For any given positive integers $m$, $n$ and $q$, such that $m\leq n$ the following sum $$S_p= \sum_{p=0}^m(-1)^{p+q} \binom mp \binom mq \binom np \binom nq\frac{p! q! (m+n-p-q)!}{m! n!}$$ is equal to $1$ if $q=0$ and $0$ otherwise.
The result can be obtained remarking that $S_p$ of the form $$ \sum_{p=0}^m(-1)^p\binom mp P(m-p)\tag{1}$$ where $P$ is a polynomial of degree $m-q$. One then uses the following property of the form (1) for polynomials $P$ of degree at most $m$, that the sum is equal to $m! a_m$, where $a_m$ is the coefficient of $X^m$ in $P(X)$.
- What is the name of this property (or a reference, I only know it from wikipedia) ?
- Is there a simpler way to demonstrate the result without using this particular property ?

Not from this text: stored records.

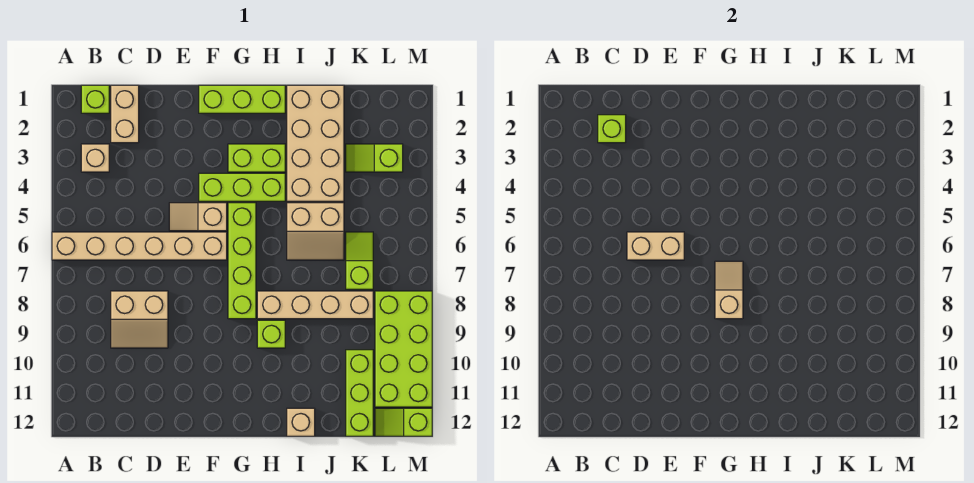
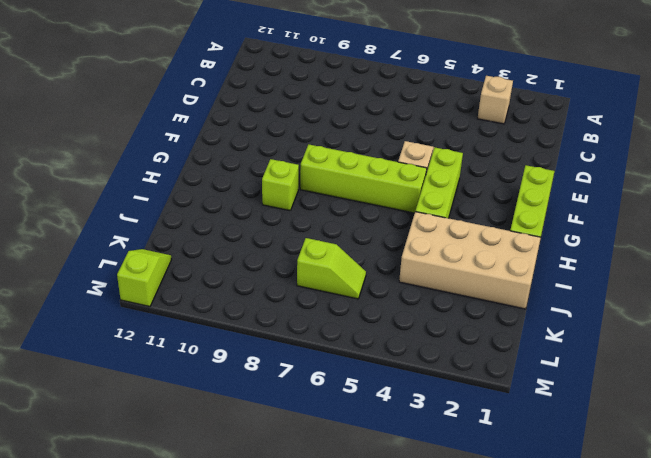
none -> tan brick A6:F6 level 1
none -> lime brick B1 level 1
none -> tan brick C1:C2 level 1

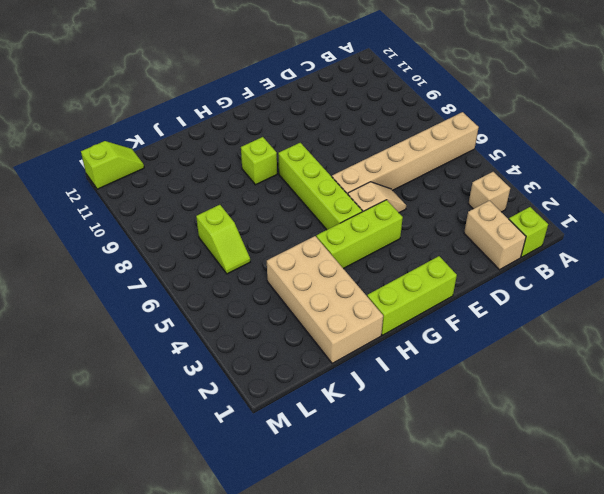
none -> tan slope C8:D9 level 1 top 8
none -> lime brick G3:H3 level 1
none -> tan brick H8:K8 level 1

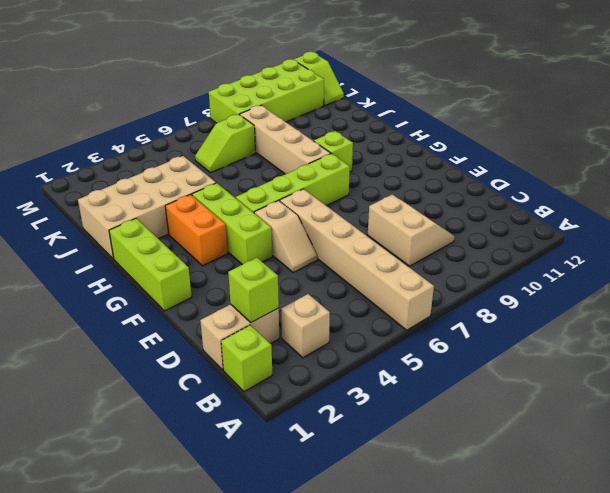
orange brick G3:H3 level 1 -> lime brick G3:H3 level 1
none -> tan slope I5:J6 level 1 top 5
none -> tan brick I12 level 1
none -> lime slope K3:L3 level 1 top L

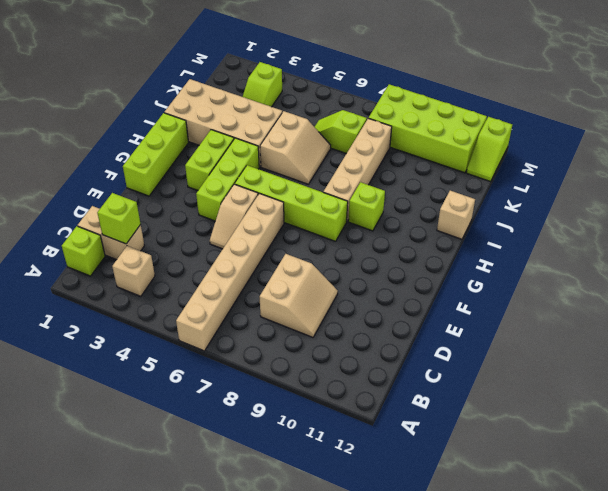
none -> lime brick K10:K12 level 1
none -> tan brick D6:E6 level 2
none -> tan slope G7:G8 level 2 top 8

We need to calculate the sum
$$S = \sum_{p \ge 0}t_p = \sum_{p \ge 0}(-1)^{p+q} \binom mp \binom mq \binom np \binom nq\frac{p! q! (m+n-p-q)!}{m! n!}$$
where $t_p = 0$ for $p > m$ because $\binom{m}{p} = 0$ for $p > m$.
The term ratio $$\frac{t_{p+1}}{t_p} = \frac{(-1)(m-p)(n-p)(p+1)}{(p+1)(p+1)(m+n-p-q)} = \frac{(p-m)(p-n)}{(p+q-m-n)(p+1)}$$
is a rational function of the summation index $p$.
Thus $S$ is a hypergeometric series given by
$$\begin{align}S &= {_2}F_1\left[\begin{matrix} -m & -n\\q-m-n\end{matrix} \text{ ; } 1\right] \cdot t_0\end{align}$$
which fits the Gauss hypergeometric identity to give
$$S = \frac{\Gamma(q)\Gamma(q-m-n)}{\Gamma(q-m)\Gamma(q-n)} \cdot t_0$$
We know that
$\begin{align}t_0 &=(-1)^q \binom{m}{q}\binom{n}{q}\frac{q!(m+n-q)!}{m!n!}\\&=(-1)^q\frac{\Gamma(m+n-q+1)}{\Gamma(q+1)\Gamma(m-q+1)\Gamma(n-q+1)}\end{align}$
after writing the factorials and binomial coefficients in terms of the Gamma function.
Substituting this into $S$ gives
$\begin{align}S &= \color{darkblue}{(-1)^q} \frac{\Gamma(q)}{\color{darkblue}{\Gamma(q+1)}}\frac{\Gamma(q-m-n)\color{darkblue}{\Gamma(m+n-q+1)}}{\color{darkgreen}{(}\Gamma(q-m)\color{darkblue}{\Gamma(m-q+1)}\color{darkgreen}{)}\cdot \color{darkgreen}{(}\Gamma(q-n)\color{darkblue}{\Gamma(n-q+1)}\color{darkgreen}{)}}\end{align}$
Pairs of terms find themselves amenable to the Euler reflection formula, giving an expression in terms of the sine function.
$\begin{align}S &= (-1)^{q} \frac{1}{q}\frac{\frac{\pi}{\sin{\pi(q-m-n)}}}{\frac{\pi}{\sin{\pi(q-m)}}\frac{\pi}{\sin{\pi(q-n)}}} \\\\ &= \frac{(-1)^{q}}{q\pi }\frac{\sin{(q\pi - m\pi)}\sin{(q\pi - n\pi)}}{\sin{(q\pi - (m+n)\pi )}} \end{align}$
The trigonometric identities for symmetry and periodicity reduce the sum to
$\begin{align}S &= \frac{(-1)^{q}}{q\pi}\frac{(-1)^{m}\sin{( q\pi)}(-1)^n\sin{(q \pi)}}{(-1)^{m+n}\sin{(q\pi)}}\\ &= \frac{(-1)^{q}\sin{( q\pi)}}{q\pi} \\ &= \begin{cases} 0 & q \ne 0 \\ 1 & q = 0 \end{cases}\end{align}$
In terms of the Kronecker delta, the sum becomes $$\color{darkred}{S = \delta_q}$$
Note: I referenced chapter 3 - The Hypergeometric Database of the wonderful book A=B for this problem.